Chrysanthemum tea on the market, in addition to the above-mentioned chrysanthemum, there are chrysanthemum series foods such as chrysanthemum crystal and chrysanthemum cola, which are all made of ingredients extracted from chrysanthemum and added with sugar, starch and milk powder.
D. Danshen tea
Salvia miltiorrhiza Bunge is a perennial herb in Labiatae. Its root is cylindrical and reddish brown, and it contains tanshinone, sapogenin and vitamin E. It has the effects of dilating coronary artery, tranquilizing, lowering blood pressure and blood sugar. 6 grams each time, slice and brew tea with boiling water until the taste is light. 65438+ 0 ~ 2 times a day, suitable for the prevention and treatment of coronary heart disease, is a mild blindly health drink.

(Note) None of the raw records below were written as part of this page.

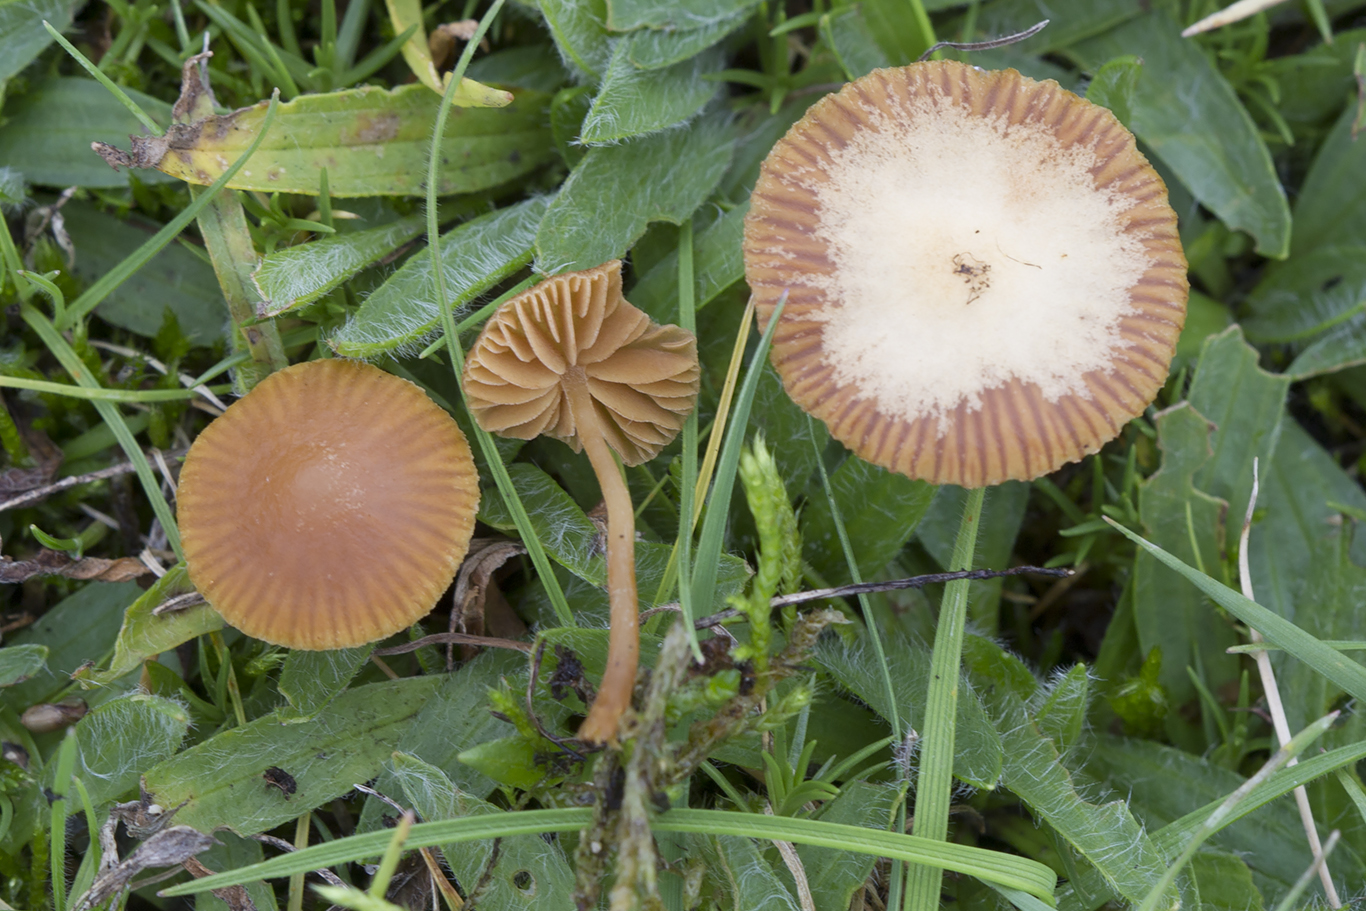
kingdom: Fungi
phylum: Basidiomycota
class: Agaricomycetes
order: Agaricales
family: Hymenogastraceae
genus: Galerina
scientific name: Galerina vittiformis
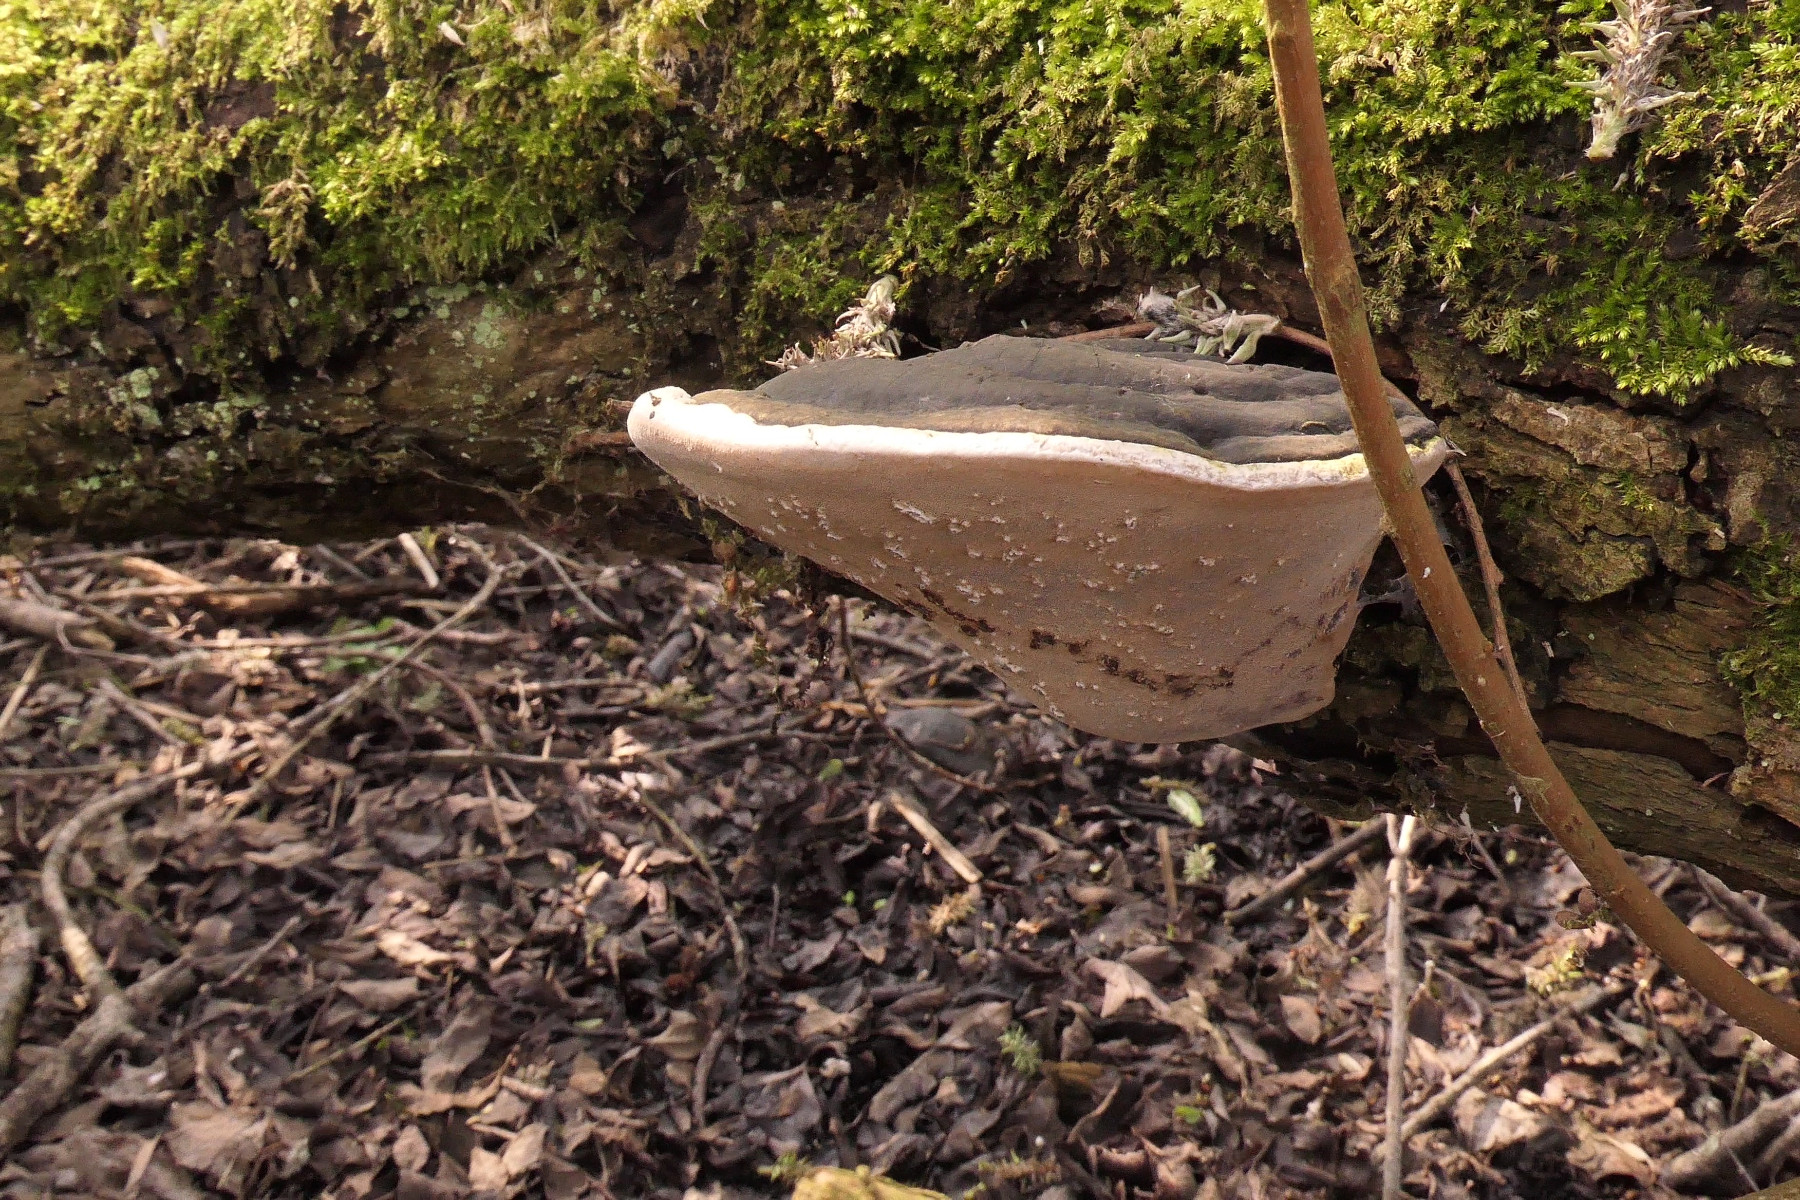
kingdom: Fungi
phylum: Basidiomycota
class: Agaricomycetes
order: Hymenochaetales
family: Hymenochaetaceae
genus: Phellinus
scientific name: Phellinus igniarius
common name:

E, boat-fruited Sterculia tea
Dried fruit is brown and looks like olives. After absorbing water and expanding, it doubles in size and looks like a sponge. The granodine contained in it can improve mucosal inflammation and is suitable for chronic pharyngitis. 3 ~ 4 cups each time, first wash with warm water, then add a small amount of sugar, brew with boiling water, without tea.
③ Types of pressed tea
In ancient times, pressed tea was produced. Steamed green cake tea in Tang Dynasty and Longtuanfeng cake in Song Dynasty are both pressed teas made by picking fresh tea leaves, steaming, crushing, compression molding and drying. Modern pressed tea is different from ancient methods. Most of them are made of black tea, green tea and black tea after reprocessing and autoclaving, so pressed tea belongs to reprocessed tea. Such as Yunnan Tuocha and Hunan Brick Tea.
④ Craft tea
The reason why craft tea belongs to the category of reprocessed tea is mainly based on our consideration of the tendency of "artistry of tea processing" in recent years, and various poetic and aesthetic tea names are constantly emerging, which makes the modern atmosphere come to the fore. Not to mention the early peony hydrangea, water hibiscus and so on, but today's "Guifei Ring", "Qian Qian Knot", "Golden Snail", "Golden Gourd" and "Cheng Yan" are even more numerous.